If the user DOES NOT request an image you should respond with a message that says "<NOREQ>".
Here are some examples of NOT requesting an image:
- "I'd like to know what a cat looks like."
- "Can you describe a bicycle to me?"
- "I want to know what a mountain looks like."
- "Where is the Zebra located?"
- "Can you tell me anything else about New York?"
If the user DOES request to see an image you should answer "<IMGREQ>".
Here are some examples of image requests:
- "Can you show me a cat?"
- "Find me an image of a bicycle."
- "I'd like to see a picture of a mountain."
- "I want to see a photo of a dog."
- "Find a picture of a woman riding a bike."
- "Hello, can you find me a photo of a man?"
I had seen examples of using LLMs for this kind of task before but had never actually tried it out myself. It was pretty fun to see for myself that it actually worked quite well.
Subtask 2: Locating and using appropriate context
The motivation for this subtask was to use all the appropriate information about the image that the user is requesting to chat about in order to generate a meaningful response. What I’m alluding to here is that we need some sort of Retrieval Augmented Generation (RAG) system in order to retrieve a relevant image and its caption. I had heard about vector databases but thought I would try a simpler approach of just using a numpy array which was inspired by this tweet from Andrej Karpathy.
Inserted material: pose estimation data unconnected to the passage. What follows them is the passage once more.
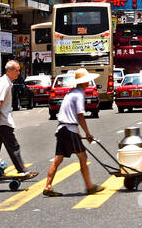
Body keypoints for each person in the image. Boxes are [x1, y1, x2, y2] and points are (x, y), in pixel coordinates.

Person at [43, 68, 100, 197]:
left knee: (58, 159)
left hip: (62, 128)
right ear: (84, 82)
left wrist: (79, 132)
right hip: (69, 129)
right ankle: (89, 186)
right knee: (83, 157)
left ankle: (48, 186)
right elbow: (80, 116)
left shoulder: (71, 93)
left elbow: (72, 115)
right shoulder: (79, 94)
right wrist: (87, 133)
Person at [0, 60, 36, 180]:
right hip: (2, 122)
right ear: (9, 71)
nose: (19, 73)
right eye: (17, 70)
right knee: (14, 146)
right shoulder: (4, 83)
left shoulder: (5, 82)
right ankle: (22, 170)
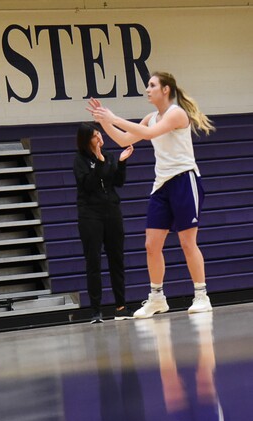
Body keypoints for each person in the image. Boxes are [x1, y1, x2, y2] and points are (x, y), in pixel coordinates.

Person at [88, 71, 215, 318]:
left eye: (152, 85)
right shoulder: (151, 117)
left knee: (187, 242)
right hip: (162, 185)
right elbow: (125, 139)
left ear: (165, 89)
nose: (148, 89)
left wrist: (114, 116)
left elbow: (147, 135)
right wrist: (104, 121)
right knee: (151, 245)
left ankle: (201, 295)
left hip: (184, 179)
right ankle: (157, 298)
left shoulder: (176, 113)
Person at [73, 122, 134, 323]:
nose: (99, 137)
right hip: (90, 214)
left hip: (112, 212)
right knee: (94, 261)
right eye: (94, 135)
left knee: (117, 259)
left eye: (99, 133)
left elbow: (118, 182)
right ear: (86, 140)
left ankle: (121, 306)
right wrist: (98, 162)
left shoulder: (108, 156)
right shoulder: (80, 160)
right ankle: (96, 310)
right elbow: (89, 185)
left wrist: (122, 162)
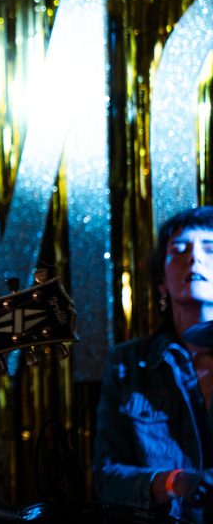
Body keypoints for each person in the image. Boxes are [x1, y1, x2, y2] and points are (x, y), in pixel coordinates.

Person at [94, 206, 213, 523]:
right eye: (180, 249)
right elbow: (106, 480)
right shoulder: (128, 364)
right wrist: (174, 483)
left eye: (210, 249)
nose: (195, 258)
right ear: (161, 281)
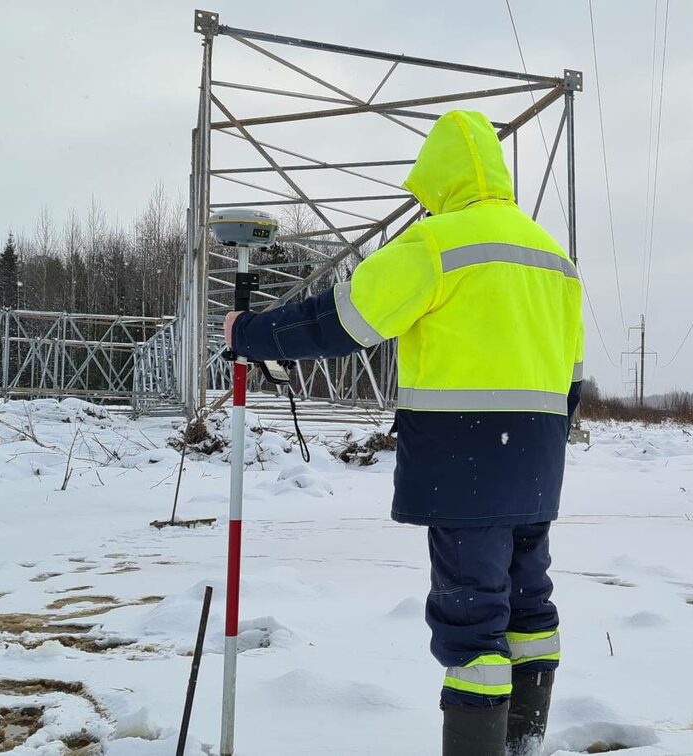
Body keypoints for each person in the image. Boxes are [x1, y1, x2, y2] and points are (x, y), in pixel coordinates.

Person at [223, 109, 584, 756]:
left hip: (466, 464)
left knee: (473, 622)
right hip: (536, 463)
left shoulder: (438, 243)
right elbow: (573, 379)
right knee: (530, 606)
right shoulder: (553, 258)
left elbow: (344, 320)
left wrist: (247, 333)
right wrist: (539, 445)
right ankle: (525, 745)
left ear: (437, 177)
The idea was to find the most similar captions in the COCO dataset based on the user’s request and display the corresponding image. I used an off-the-shelf sentence-transformer model to embed the captions and store them in a numpy array. I then used the same model to embed the user’s request and found the most similar captions using cosine similarity. The corresponding image were then displayed to the user and the caption would be used to formulate a response from the chatbot. The prompt for the chatbot was as follows:
Your job is to describe the image in a way that is useful to the user.
The image will be described to you and you will need to describe it back to the user.
Always start your response with "Here's a picture of " and then add a description of the image.
If the user query and image description DOES NOT match you should provide an explanation as to why the user's query might match the image description.
Amazingly, the chatbot was able to correctly identify if the user was asking to see an image, retrieve a relevant image and describe it in detail from the image’s caption as well as the overall sentiment. I forgot to include information about the topic as I was just so excited that it actually worked out in the end but could easily extend the chatbot to include this as well.
Conclusion
Initially, I was nervous about the last few exercises as they posed new challenges but I was able to overcome them and produce a working solution which I am proud of. Overall, the case was a great opportunity to work with and showcase the skills I have been developing over the past few years when I decided that I would like to focus on NLP and machine learning.